Raco raised his eyebrows. “Yeah, well. There wasn’t much he could do about it. He and Kim weren’t together anymore.” He paused as though he were remembering something. “The breakups when they were younger used to hit him pretty hard. The arguments would get worse and it took them longer to get back together each time. But Charlie’s mellowed with age, like we all have, I suppose. So that’s helped. And Rohan hasn’t lived here for a while, so he wasn’t exactly local in that sense. I mean, he and Charlie and the others were all friends at school and Rohan’s folks are still here, but after he left for uni, he never really came back. He and Kim were both working in Adelaide when they got together over there.”
“Still. Small world.”
“God, yeah, can feel that way. Especially around here. I don’t think it was a huge surprise, though. They used to be friends, both had this place in common, so there was that shared family background, but Rohan’s more—” Raco paused, considering. “I dunno. He’s an engineer, so he’s different from Charlie. Charlie—” He stopped again, and Falk caught a flicker of guilt. “Charlie had a bit of a habit of letting Kim down. Like with that stupid birthday visit last year. I mean, why couldn’t he plan ahead for once and organize something, so everyone knew what we were doing and it wasn’t a last-minute scramble?”
Falk thought back to the phone call last year. Disappointment, punctuated by awkward, tense silences.
“I know it’s not really Charlie’s fault, but it’s shit to know that was the last time we spoke to her.” Raco looked down at the water. “Kim was always one of those people you were happy to run into, you know? After talking to her, you’d walk away feeling better than you did before. That’s what I remember most about her, all the way back to that first day on her bike. Maybe that wasn’t so true lately, though. I don’t know. I hadn’t seen her for a few years.”

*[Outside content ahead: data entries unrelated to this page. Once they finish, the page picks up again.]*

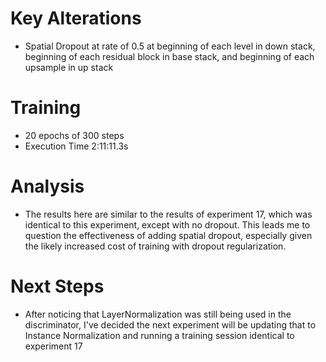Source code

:Key Alterations
=======================================================================================
 - Spatial Dropout at rate of 0.5 at beginning of each level in down stack, beginning
   of each residual block in base stack, and beginning of each upsample in up stack

Training
=======================================================================================
 - 20 epochs of 300 steps
 - Execution Time 2:11:11.3s

Analysis
=======================================================================================
 - The results here are similar to the results of experiment 17, which was identical to
   this experiment, except with no dropout. This leads me to question the effectiveness
   of adding spatial dropout, especially given the likely increased cost of training
   with dropout regularization.

Next Steps
=======================================================================================
 - After noticing that LayerNormalization was still being used in the discriminator,
   I've decided the next experiment will be updating that to Instance Normalization and
   running a training session identical to experiment 17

“Was that confirmed, what Zara said about her having postnatal depression?”
Raco nodded.
“She had it after Zara was born as well, apparently, but it sounds like this time was worse. We found out later she’d been on antidepressants for a while before she was even pregnant with Zoe. So it wasn’t just postnatal.”
“She didn’t tell anyone?”
“Rohan knew, but says he didn’t realize the full extent of it.”
“What do you think?”
“Well, she didn’t tell anyone else at all, as far as I know, so it’s believable that she was hiding things.”
Falk nodded. It was a warm night and the moon was rising. The way the water pooled out in front of them, shining and placid, it looked almost inviting. “Had anything like this thing with Kim happened before around here?”
“Anyone jumped?” Raco shook his head. “There are old stories, but not in my time. Everyone knows this is a dangerous spot, though. We all warn the kids not to muck around.” Raco leaned against the barrier and sighed. Near his hand, Falk could see a small plaque screwed into the wood. He tilted his head, but it was too dark to read the inscription at that angle. Raco saw him looking and glanced down.